日本企業の時価総額が低いとされる主な理由
日本を代表する企業の中には、世界的に見ても知名度やブランド力、技術力において優れた企業が多数存在します。しかし、時価総額という観点から見ると、アメリカや中国の巨大テック企業(GAFAMなど)に比べて見劣りする傾向があります。この背景には、以下のような複合的な要因が考えられます。
財務戦略と資本効率の低さ
成長戦略とイノベーションの停滞
DX(デジタルトランスフォーメーション)の遅れ
コーポレートガバナンスと株主重視の意識
これらの課題は、過去の成功体験や安定志向、独特の企業文化といった日本企業が長年培ってきた特性と深く結びついています。しかし、近年では、東証によるPBR(株価純資産倍率)1倍割れ企業への改善要請など、コーポレートガバナンス改革の動きが活発化しており、日本企業の企業価値向上に向けた意識改革が徐々に進みつつあります。
無形資産と有形資産の価値の違い
有形資産とは機械設備等で、無形資産とはノウハウ、データ、ブランド、知財、研究開発、人材をさします。これまでは投資と言えば有形資産でしたが、今後は無形資産が価値を生み出す時代となり、それを生みだすのは全て 「人(人的資本)」であると言えます。
日本企業の時価総額の低さについて触れましたが、その一因に時価総額における無形資産の価値の低さがあげられます。
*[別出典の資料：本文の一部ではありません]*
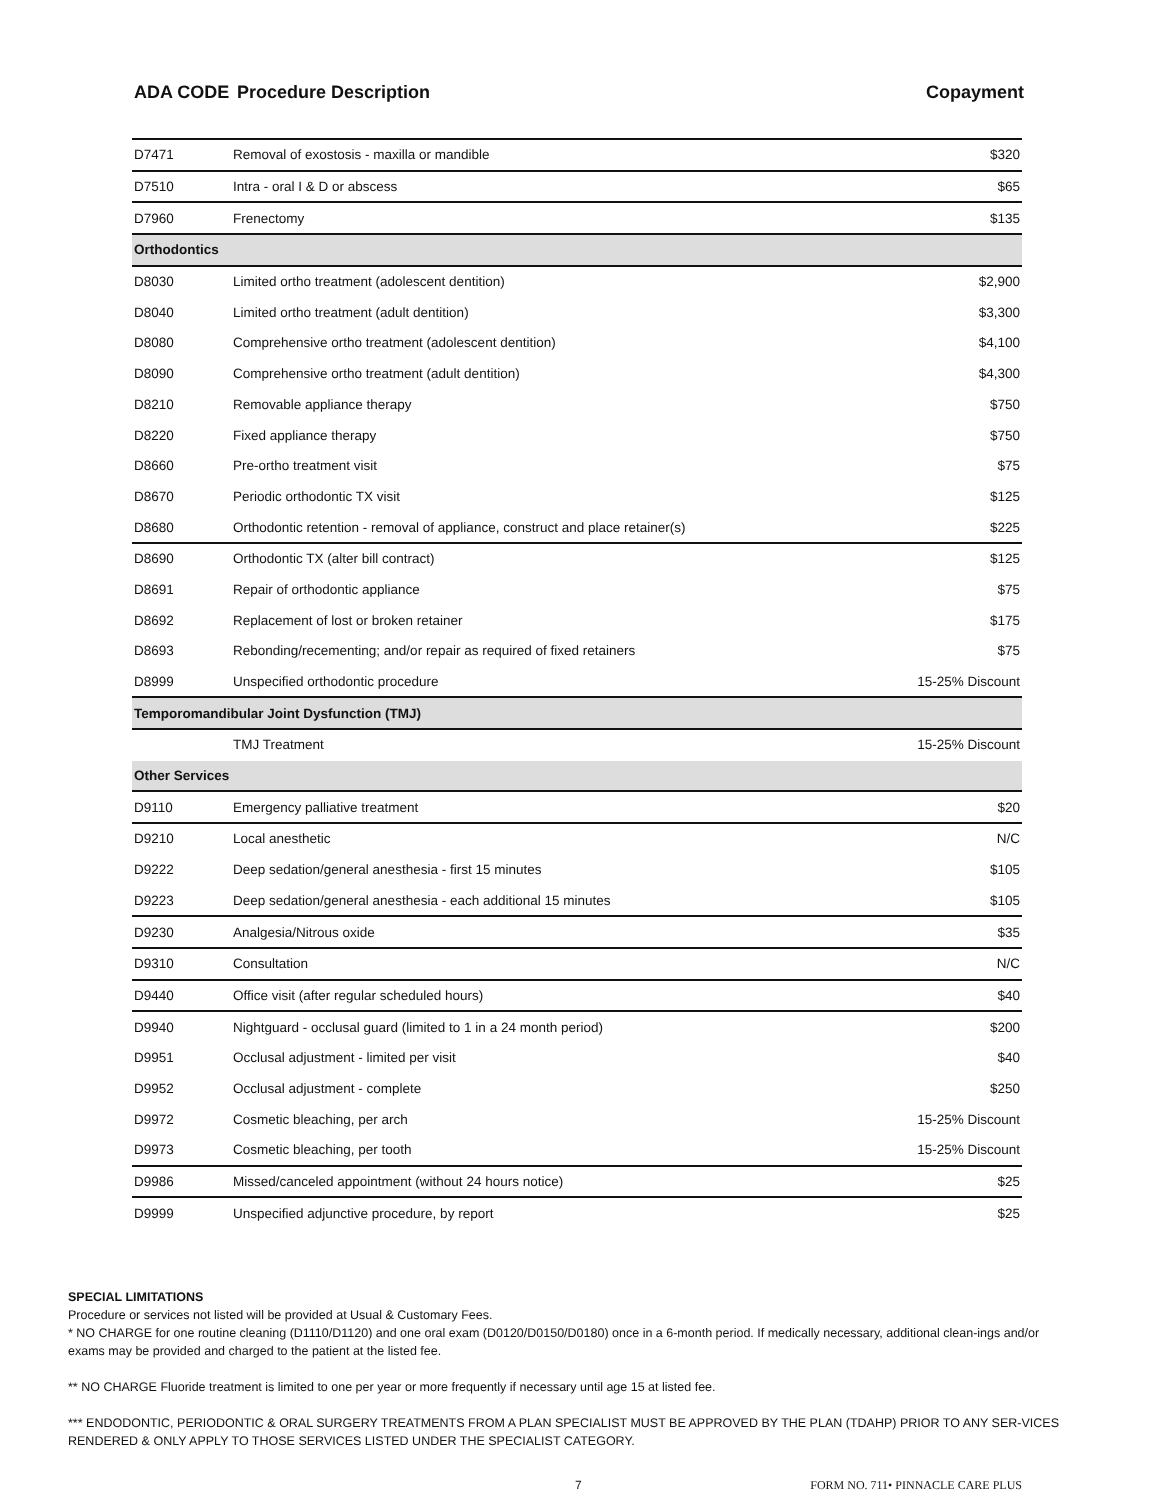ADA CODE Procedure Description Copayment
| D7471 | Removal of exostosis - maxilla or mandible | $320 |
| D7510 | Intra - oral I & D or abscess | $65 |
| D7960 | Frenectomy | $135 |
| Orthodontics | | |
| D8030 | Limited ortho treatment (adolescent dentition) | $2,900 |
| D8040 | Limited ortho treatment (adult dentition) | $3,300 |
| D8080 | Comprehensive ortho treatment (adolescent dentition) | $4,100 |
| D8090 | Comprehensive ortho treatment (adult dentition) | $4,300 |
| D8210 | Removable appliance therapy | $750 |
| D8220 | Fixed appliance therapy | $750 |
| D8660 | Pre-ortho treatment visit | $75 |
| D8670 | Periodic orthodontic TX visit | $125 |
| D8680 | Orthodontic retention - removal of appliance, construct and place retainer(s) | $225 |
| D8690 | Orthodontic TX (alter bill contract) | $125 |
| D8691 | Repair of orthodontic appliance | $75 |
| D8692 | Replacement of lost or broken retainer | $175 |
| D8693 | Rebonding/recementing; and/or repair as required of fixed retainers | $75 |
| D8999 | Unspecified orthodontic procedure | 15-25% Discount |
| Temporomandibular Joint Dysfunction (TMJ) | | |
| | TMJ Treatment | 15-25% Discount |
| Other Services | | |
| D9110 | Emergency palliative treatment | $20 |
| D9210 | Local anesthetic | N/C |
| D9222 | Deep sedation/general anesthesia - first 15 minutes | $105 |
| D9223 | Deep sedation/general anesthesia - each additional 15 minutes | $105 |
| D9230 | Analgesia/Nitrous oxide | $35 |
| D9310 | Consultation | N/C |
| D9440 | Office visit (after regular scheduled hours) | $40 |
| D9940 | Nightguard - occlusal guard (limited to 1 in a 24 month period) | $200 |
| D9951 | Occlusal adjustment - limited per visit | $40 |
| D9952 | Occlusal adjustment - complete | $250 |
| D9972 | Cosmetic bleaching, per arch | 15-25% Discount |
| D9973 | Cosmetic bleaching, per tooth | 15-25% Discount |
| D9986 | Missed/canceled appointment (without 24 hours notice) | $25 |
| D9999 | Unspecified adjunctive procedure, by report | $25 |
SPECIAL LIMITATIONS
Procedure or services not listed will be provided at Usual & Customary Fees.
* NO CHARGE for one routine cleaning (D1110/D1120) and one oral exam (D0120/D0150/D0180) once in a 6-month period. If medically necessary, additional clean-ings and/or exams may be provided and charged to the patient at the listed fee.
** NO CHARGE Fluoride treatment is limited to one per year or more frequently if necessary until age 15 at listed fee.
*** ENDODONTIC, PERIODONTIC & ORAL SURGERY TREATMENTS FROM A PLAN SPECIALIST MUST BE APPROVED BY THE PLAN (TDAHP) PRIOR TO ANY SER-VICES RENDERED & ONLY APPLY TO THOSE SERVICES LISTED UNDER THE SPECIALIST CATEGORY.
7 FORM NO. 711• PINNACLE CARE PLUS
米国企業では無形資産の価値が時価総額の90%ですが、日本企業は約30%と低くなっています。
人的資本経営と価値創造
人的資本経営とは人材を「資本」として捉え、その価値を最大限に引き出すことで、中長期的な企業価値向上につなげる経営のあり方であり、今後ますます人的資本経営が必要になってきています。
人的資本経営を実践していく上での課題
従業員のスキル・能力の情報把握とデータ化:54.5%
従業員の学び直し・スキルのアップデートへの投資:39.3%
次世代経営人材の育成:34.5%
経営陣の意識改革やコミットメント:31.6%
組織文化の変革:30.6%
ミドルマネジメント・管理職の強化:30.2%
経営戦略に基づいた人材戦略の実行:28.5%
人事部の機能・役割の見直し:24.9%
ダイバーシティ&インクルージョンの推進:20.6%
人的資本経営と人材マネジメントに関する人事担当者調査:3,007名へのアンケート調査より
資源とみなせば管理する誘惑と必要性に駆られる
資源とみなせば人材への支出はコストとして処理したくなる
資本は適切な環境を整備・提供すると 価値の創造・増殖が起こる
資本は価値が伸び縮みする
人は価値を生み出す存在であり、価値を生み出すにはその源泉である、人のスキル・能力を図り、育て、活用していくことが今後ますます必要になり、それが企業の成長や価値に直結していくと言えます。